Meghan:                Yeah.

Christine:              But if there was one that you really liked, which one would it be?

Meghan:                Well, you know, I have. I asked if I could have more than one, but I’m going to focus on one. You know, we have a tool that we use in our office and this is a cool hybrid between a health and business and it’s called Living Matrix, and Living Matrix is a female run company out of New York. And this is a functional medicine platform and what Living Matrix enables you to do, is you can either have it on the front of your, your site and prospective patients can come and they can complete the questionnaire or you can give it to your patients in subsequent follow-ups. And it literally built out this functional medicine Matrix and where their body is stressed and where it’s compensating and it becomes this really amazing tool because then you sit down with your patients, they completed it online, they’re told that they get a result, and they can book an appointment with you to sit down and go through it, because. And I understand the functional medicine matrix is beyond the average person.

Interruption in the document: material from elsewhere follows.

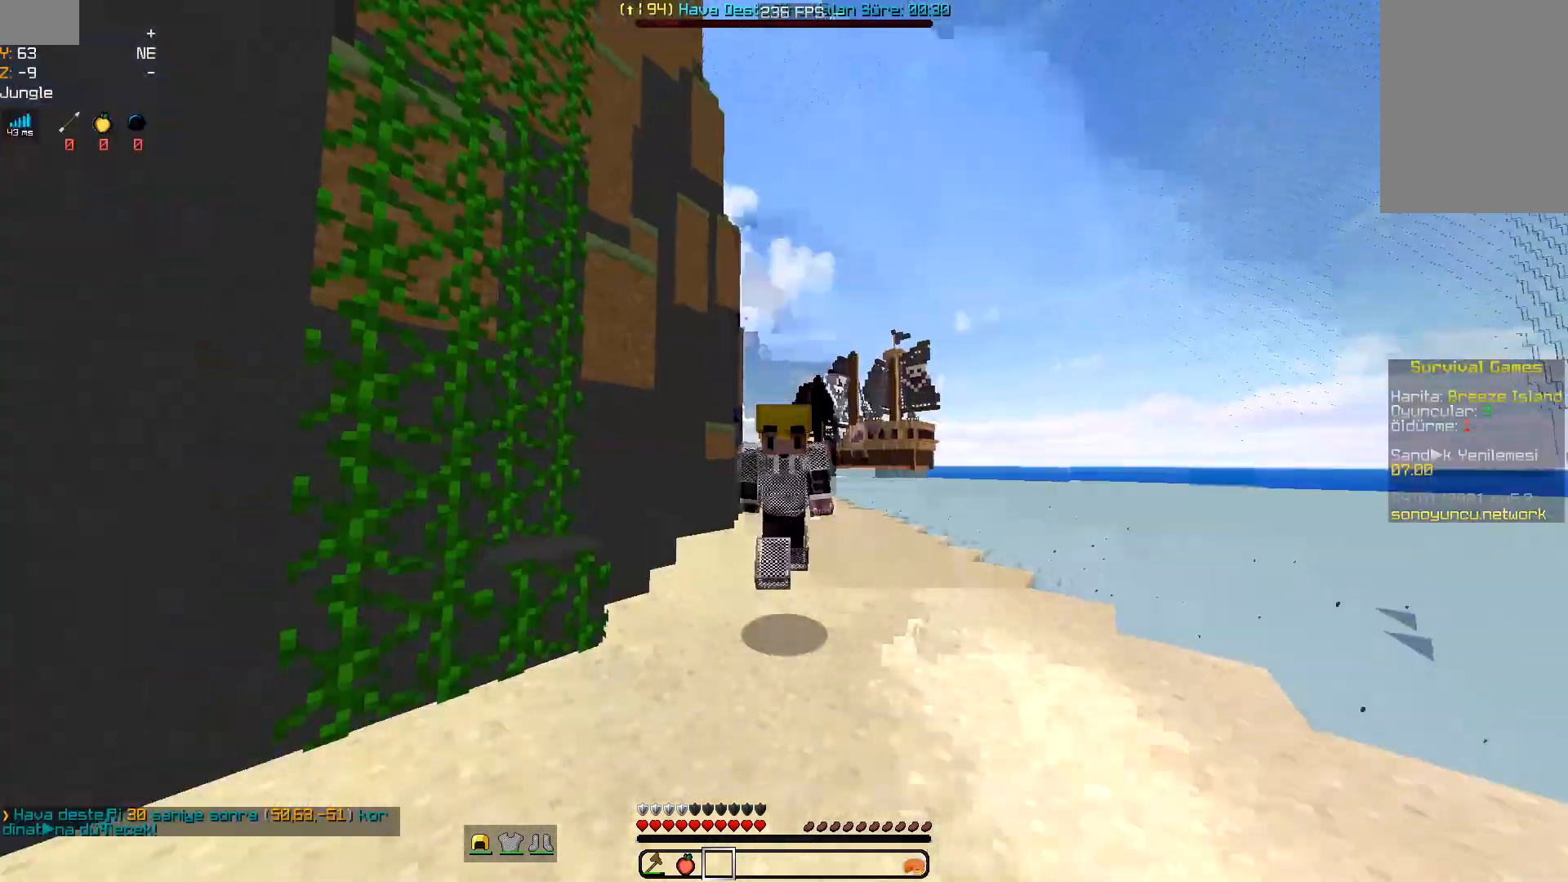
{"keys": ["space", "w"], "mouse": [], "events": []}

Christine:              Yes.

Meghan:                They can’t do it, they can’t grab strategy from it. And so it becomes this really incredible platforms. So I use it as a practitioner. I still see patients because it’s a way of me aggregating data in a unique way, but it’s also this really incredible way of bringing new patients…

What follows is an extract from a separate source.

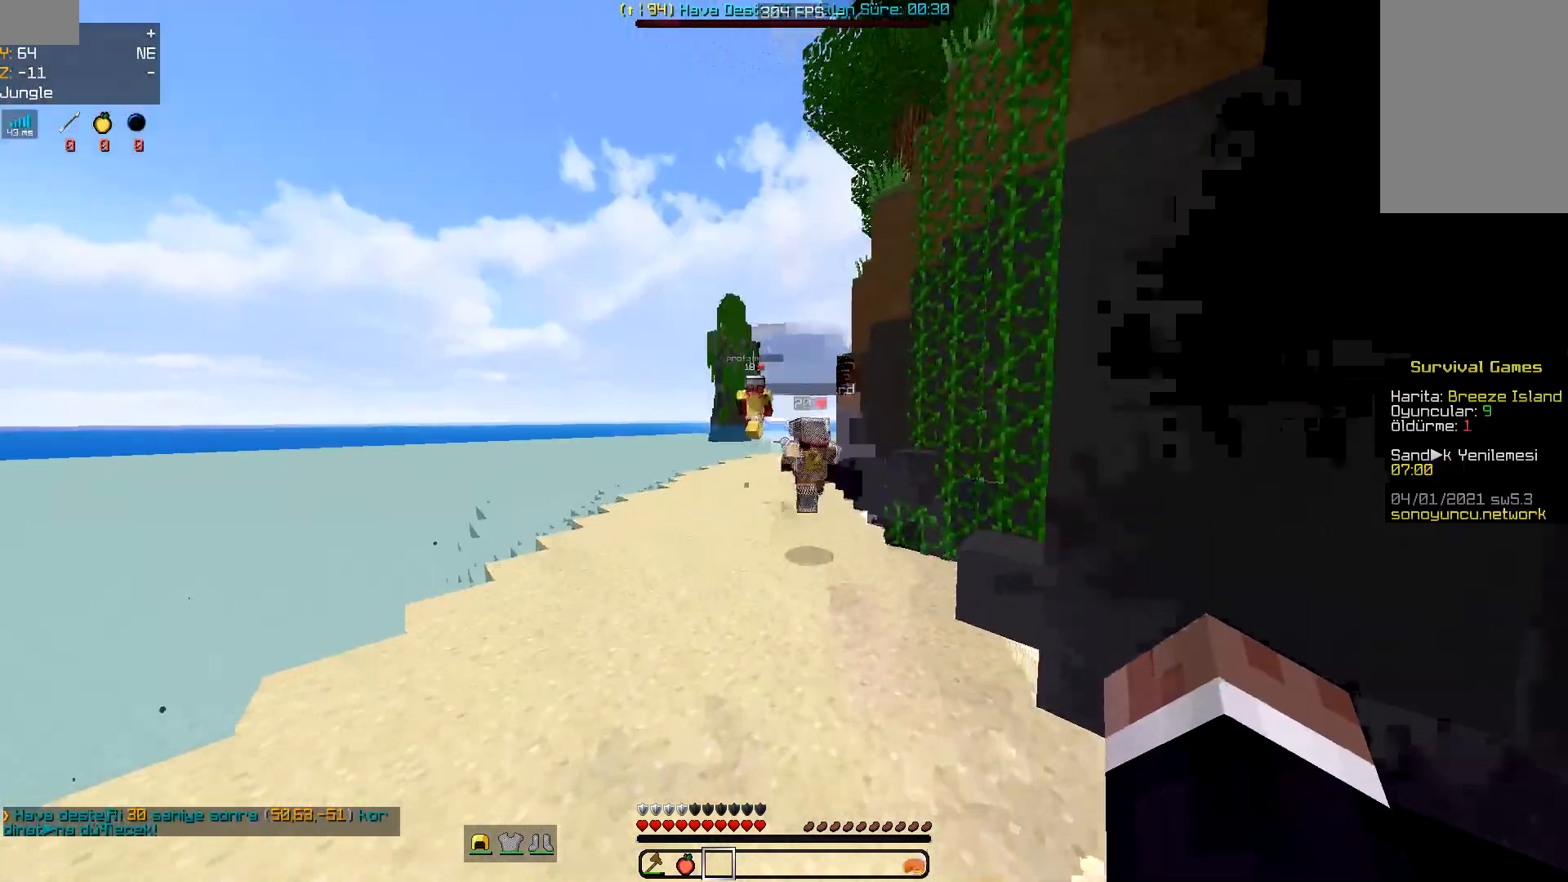
{"keys": ["space", "w"], "mouse": [], "events": []}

Christine:              Yeah!

Meghan:                and creating curiosity. So Living Matrix…

Christine:              ‘There’s your problem, now hire me,’it’s…

Meghan:                Yeah, I don’t work for them. I just like it. Yeah. No, it’s great. It’s great tool.

Christine:              This is fantastic. I’m going to add that to the show notes for sure. Living Matrix. And I’m going to check it out, like I’ve never heard of it before.

Meghan:                Oh yeah, no, it’s great.

Christine:              So there we go. We can stop now. That’s fine. No I’m kidding.

Meghan:                Thanks everyone.

Christine:              Bye. No, literally, I’m mind blown. Okay. I’m going to check it out, people before you head off to check it out, finish and listen to the episode first, but what will happen in the show notes. But Megan obviously, I chose you to be a guest because we love to learn more about running a business, right? And health business is just different and you have successfully created this platform. So I want you to talk a little bit more about that. And also I find a lot of the people that I talked to have invested a lot of money in traditional business coaches,

Meghan:                Right.

Christine:              Who usually train business coaches, right?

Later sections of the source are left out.